A rare jet ski fatality prompts an investigation and raises questions about the state's regulation of commercial thrill craft operators.
Some of the thrill was gone for Marcy Taylor, as she watched her 21-year old son and 16-year-old daughter zip around Keehi Lagoon on jet skis Tuesday morning.
"I just found out about the accident after my kids were already out there, so I'm a little nervous," said Taylor.
Her family, visiting from California, was familiar with jet skiing and her kids wanted a little adventure while they were here. They went out to Keehi Lagoon, one of four designated areas where commercial jet ski operations are allowed.
In the lagoon, each company gets a separate small area for riders.
Jet skiers are required to stay in those designated spots, but race on watercraft built to top speeds of 50 mph. Those speeds are not restricted by the state.
"If they are in the designated areas, it is up to the commercial operator to decide the speed of the craft. We don't put a speed restriction in that zone," said Ed Underwood, the Boating Administrator for the Department of Land and Natural Resources.
That speed had Taylor watching with worry. "We're on vacation and we want to come back whole," said Taylor.
Over the weekend, 16-year-old Kristen Fonseca went out for a jet ski ride with a competitor, Aloha Jet Skis. According to the state, the company has been operating at Keehi Lagoon for the past 12 years, without any accidents -- until Sunday.
"There was a collision involving two skis," said Randy Awo, with the department's enforcement division.
According to witnesses, a young man on a jet ski was passing another rider when he slammed into Fonseca from behind. The 16-year-old was taken to the hospital, where she died from injuries in the collision. The other rider suffered serious injuries.
Underwood said accidents are rare for commercial jet ski operations. He could not recall the last time there was a death on a personal watercraft in the islands.
"No, I can't. We have not had one, that I am aware of," said Underwood. He also stated that it is too early to tell if the fatal accident will lead to any changes to the state's regulations of commercial thrill craft businesses.
━━━━
Rewrite the jet ski article from "Underwood said accidents" up to and including "thrill craft businesses.", swapping "personal watercraft" for "jet ski". Use only the jet ski article.

### Data records
━━━━
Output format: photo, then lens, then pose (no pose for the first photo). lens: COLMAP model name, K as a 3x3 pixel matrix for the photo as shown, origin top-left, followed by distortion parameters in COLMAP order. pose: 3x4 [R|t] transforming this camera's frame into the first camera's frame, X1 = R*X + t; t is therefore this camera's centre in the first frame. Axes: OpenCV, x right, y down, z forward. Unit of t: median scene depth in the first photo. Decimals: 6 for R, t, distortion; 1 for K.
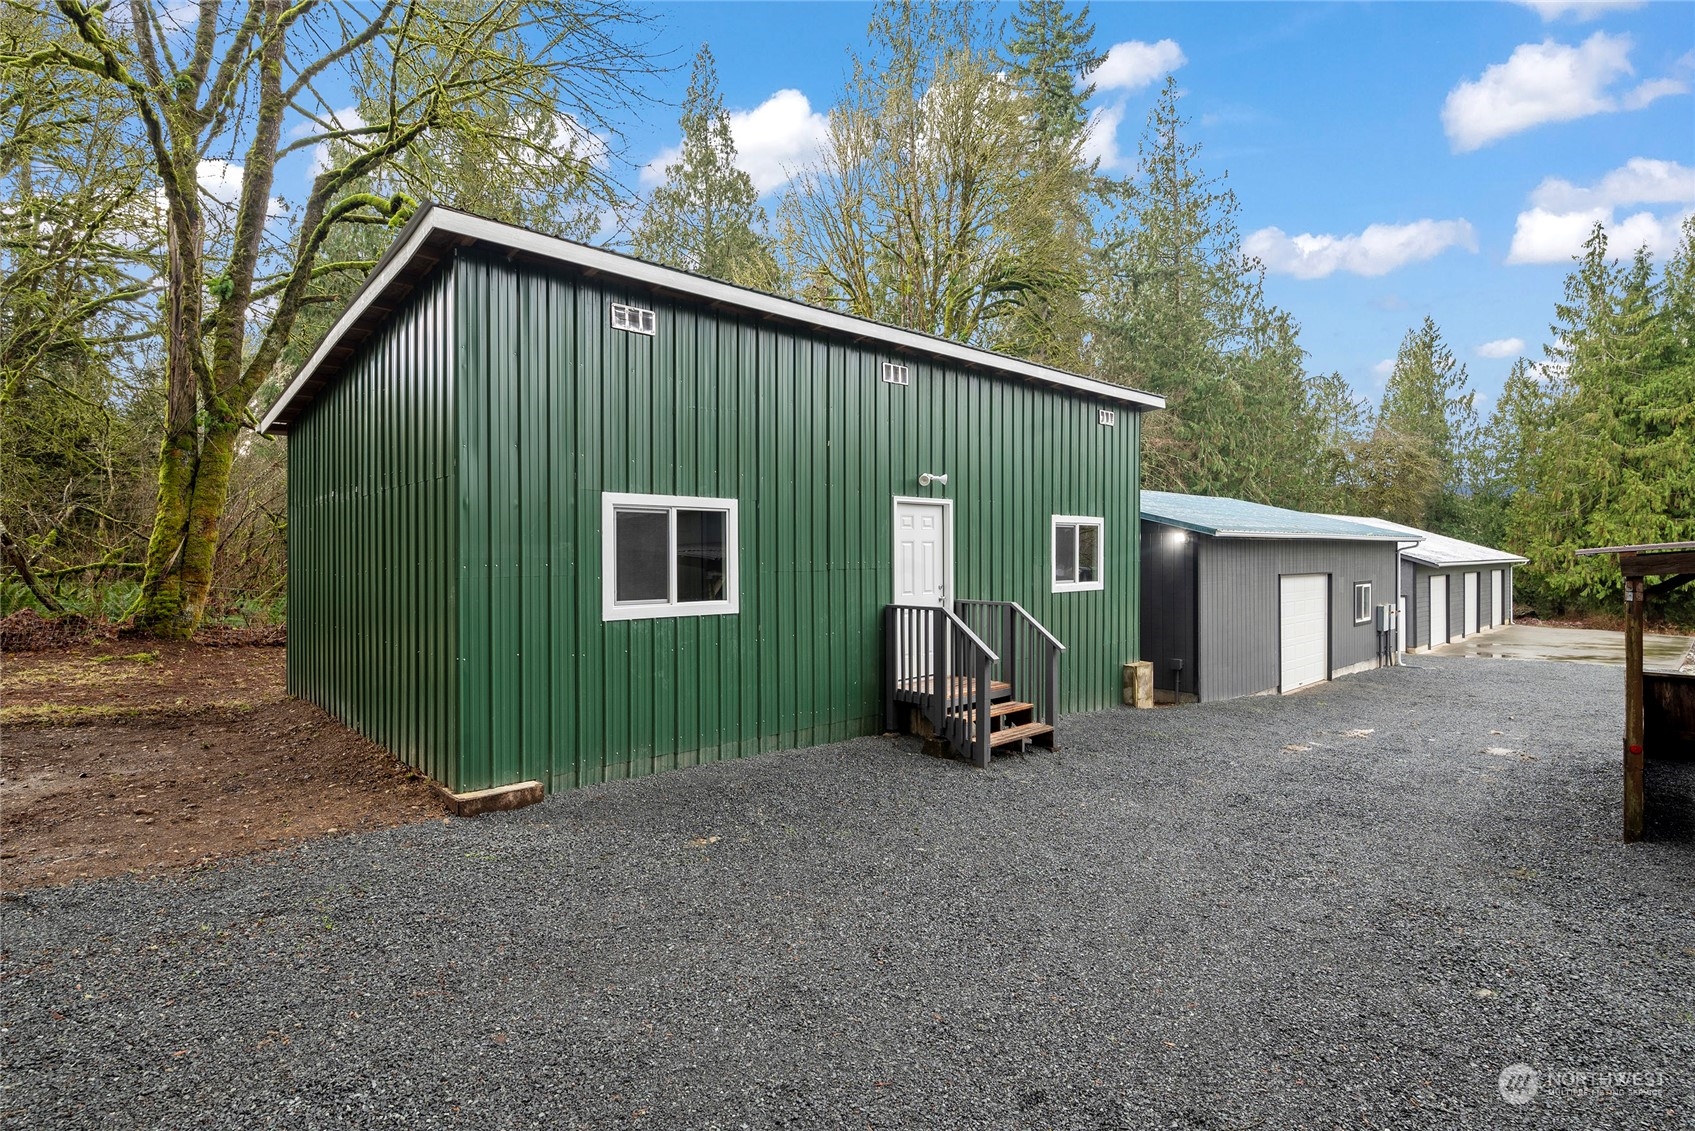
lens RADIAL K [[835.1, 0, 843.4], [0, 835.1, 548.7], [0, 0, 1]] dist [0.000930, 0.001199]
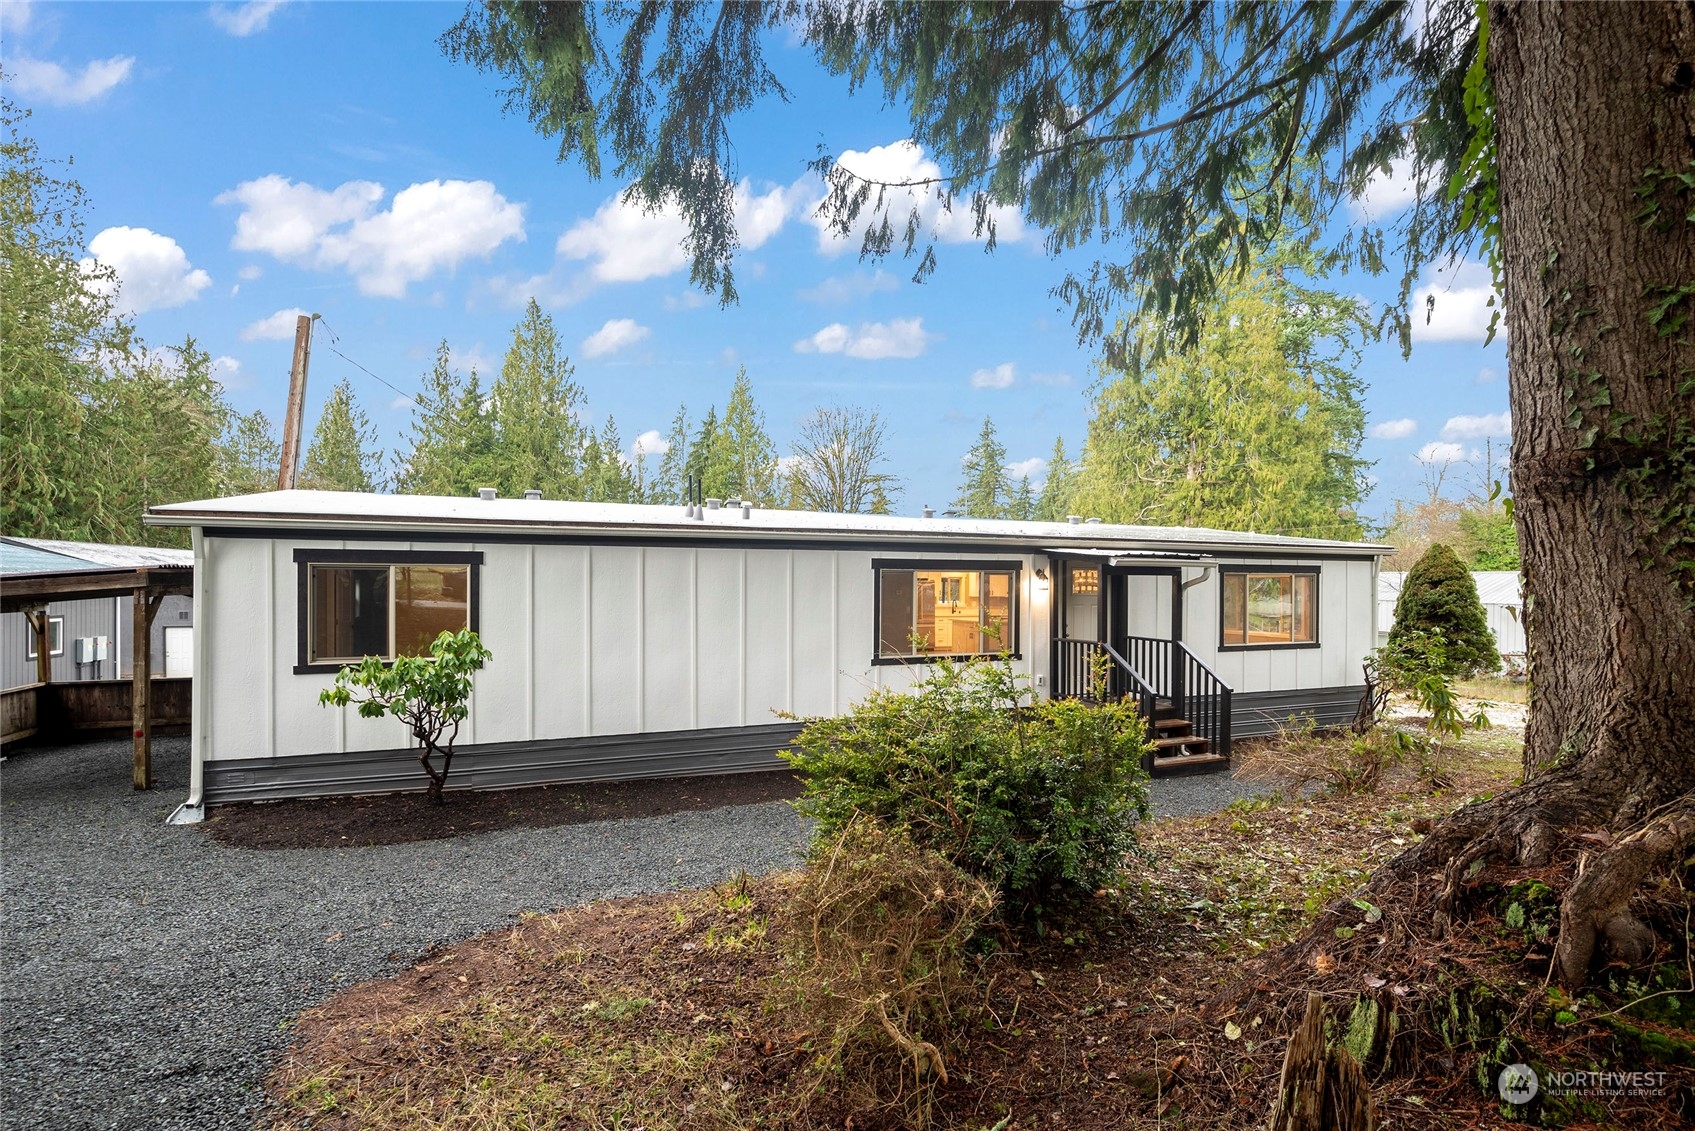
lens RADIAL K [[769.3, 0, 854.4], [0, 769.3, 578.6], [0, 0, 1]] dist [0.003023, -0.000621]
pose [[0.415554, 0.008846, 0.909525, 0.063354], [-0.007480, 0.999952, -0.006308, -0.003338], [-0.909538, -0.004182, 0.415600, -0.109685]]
━━━━
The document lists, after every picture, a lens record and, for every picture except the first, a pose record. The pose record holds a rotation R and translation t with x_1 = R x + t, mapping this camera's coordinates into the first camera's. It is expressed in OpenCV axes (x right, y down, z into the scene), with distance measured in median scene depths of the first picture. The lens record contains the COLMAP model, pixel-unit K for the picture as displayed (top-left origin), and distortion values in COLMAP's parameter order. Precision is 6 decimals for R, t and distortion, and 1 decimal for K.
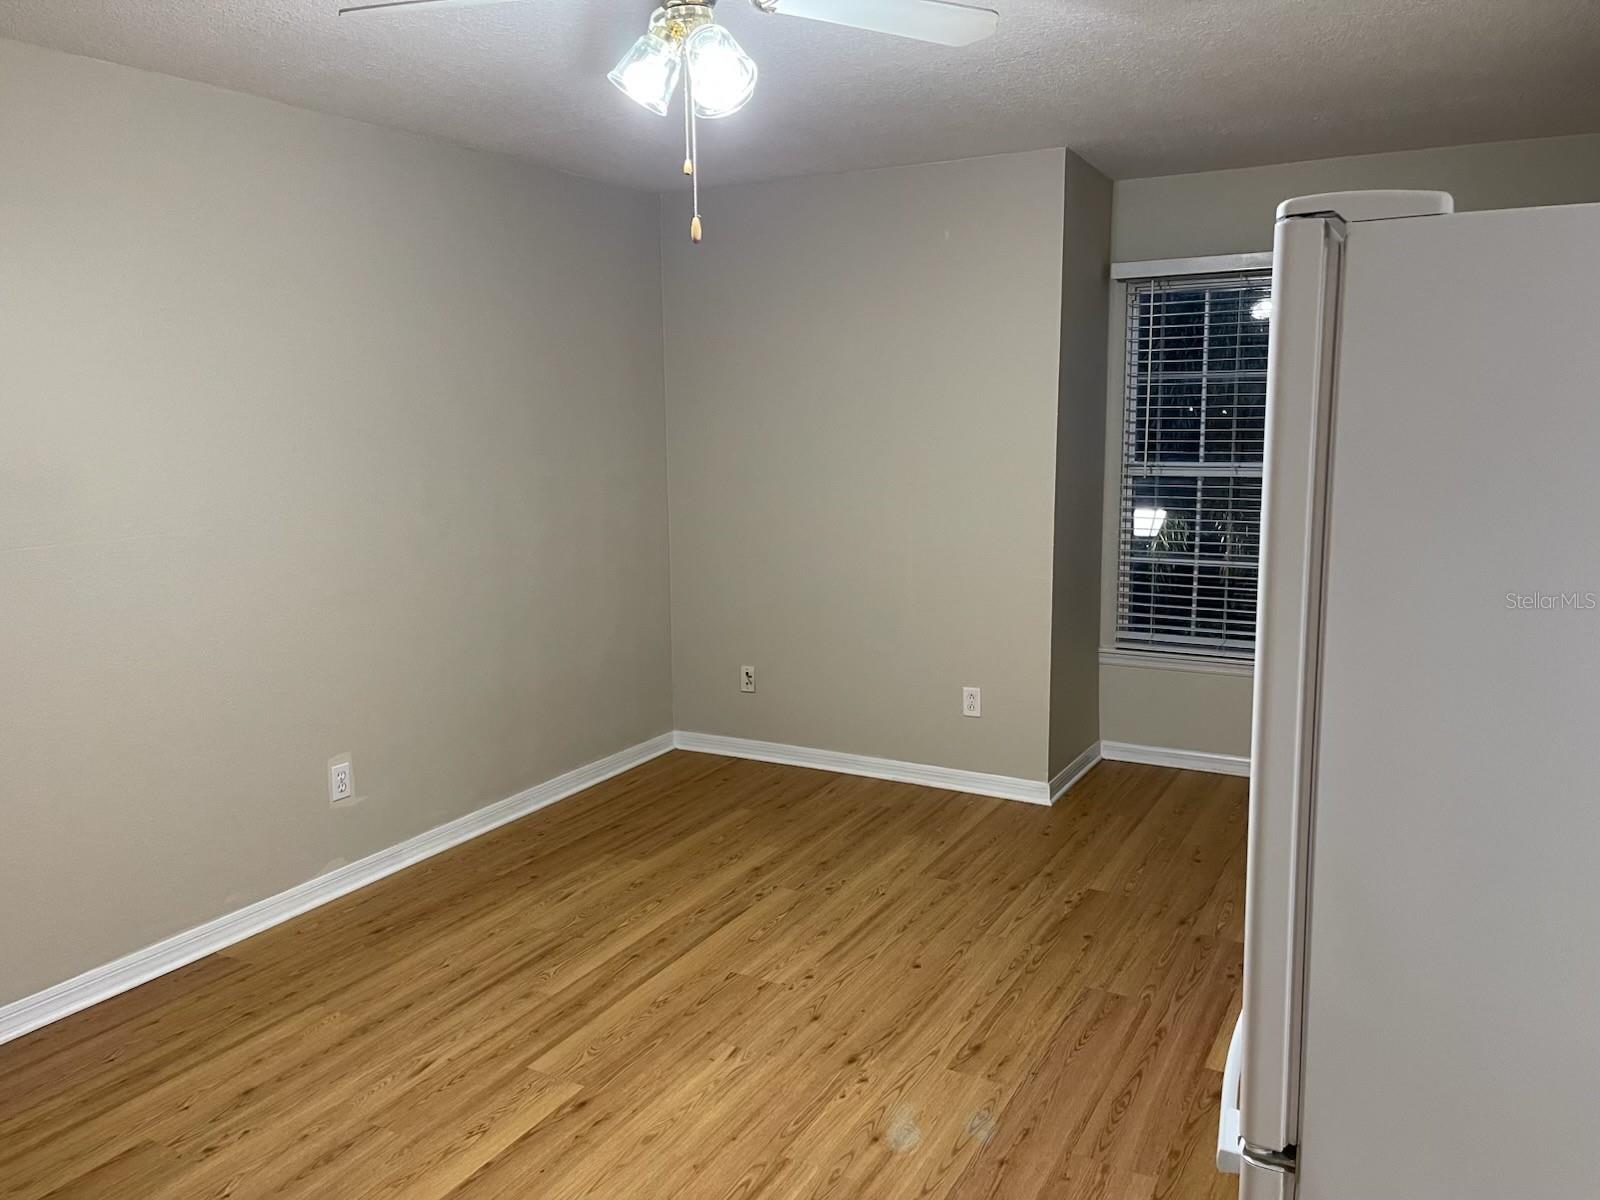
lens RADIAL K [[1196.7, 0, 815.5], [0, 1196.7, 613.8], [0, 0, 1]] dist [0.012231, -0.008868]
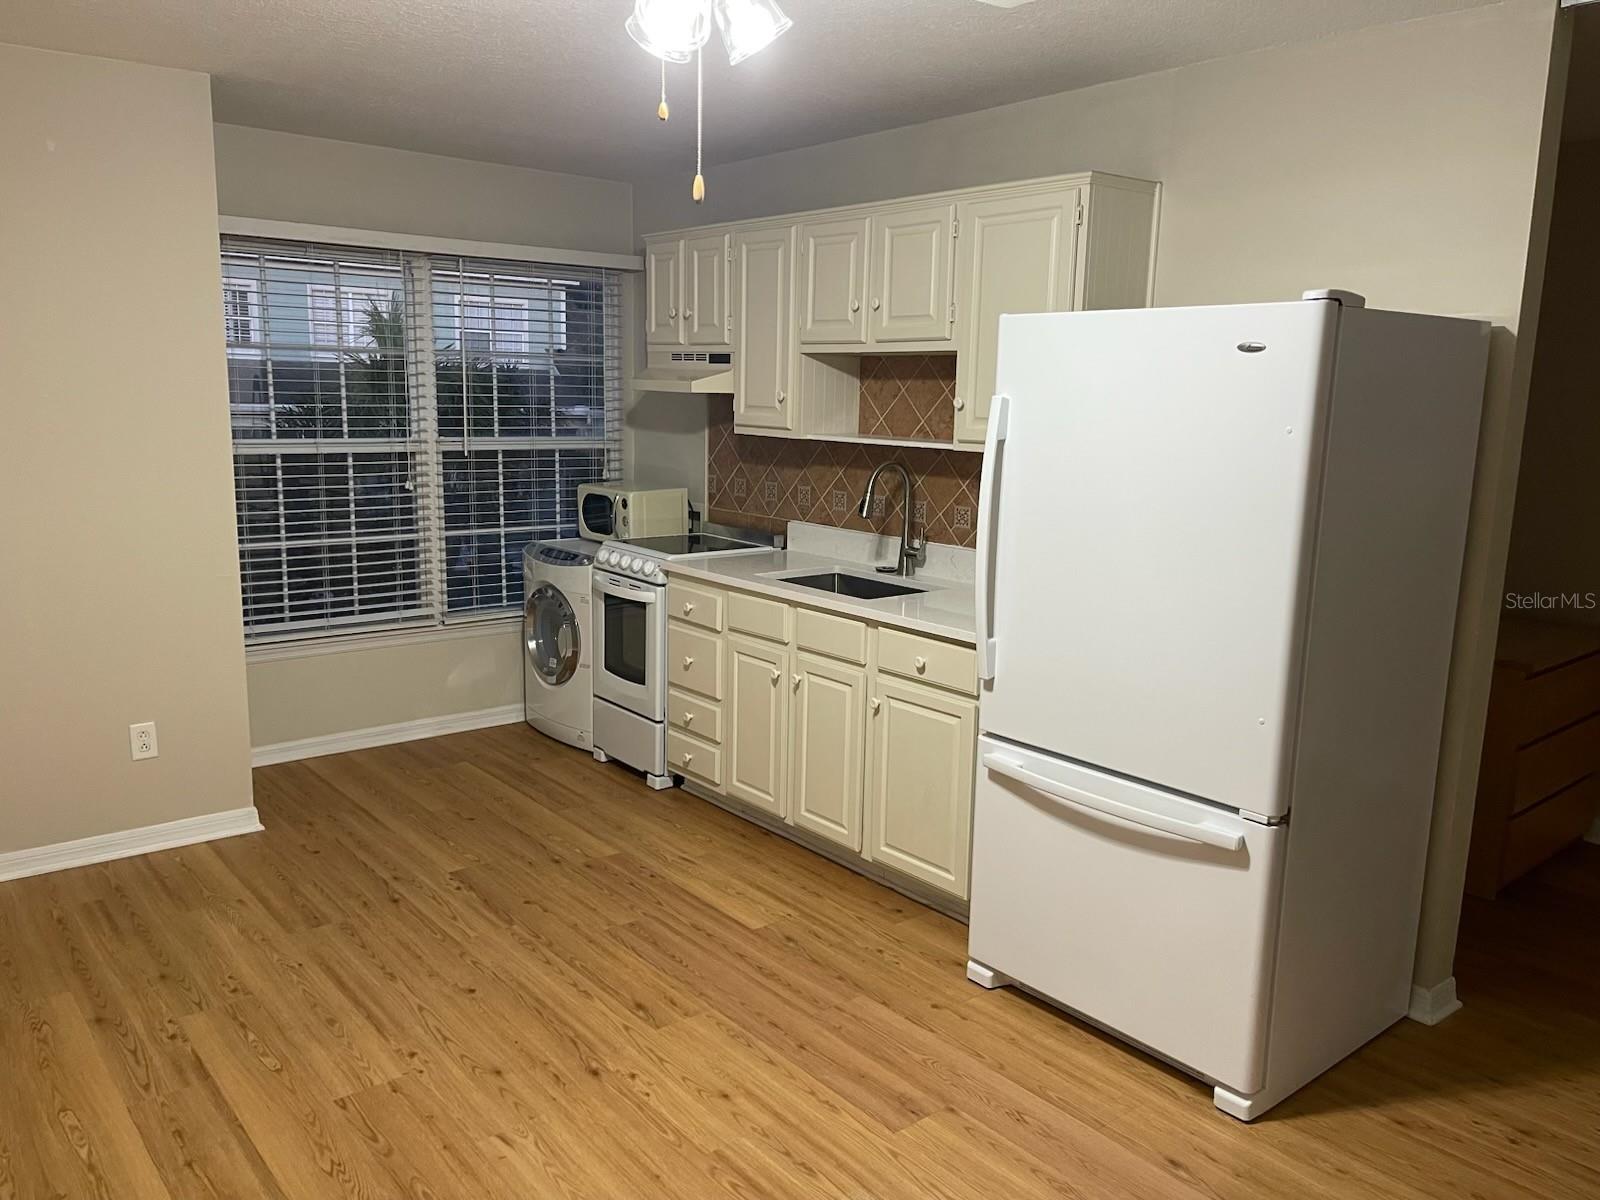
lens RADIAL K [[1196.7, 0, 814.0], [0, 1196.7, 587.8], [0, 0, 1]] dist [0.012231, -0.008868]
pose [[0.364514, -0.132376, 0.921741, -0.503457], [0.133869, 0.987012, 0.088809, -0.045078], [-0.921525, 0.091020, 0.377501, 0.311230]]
━━━━
### Exercise response
Underwood said accidents are rare for commercial jet ski operations. He could not recall the last time there was a death on a jet ski in the islands.
"No, I can't. We have not had one, that I am aware of," said Underwood. He also stated that it is too early to tell if the fatal accident will lead to any changes to the state's regulations of commercial thrill craft businesses.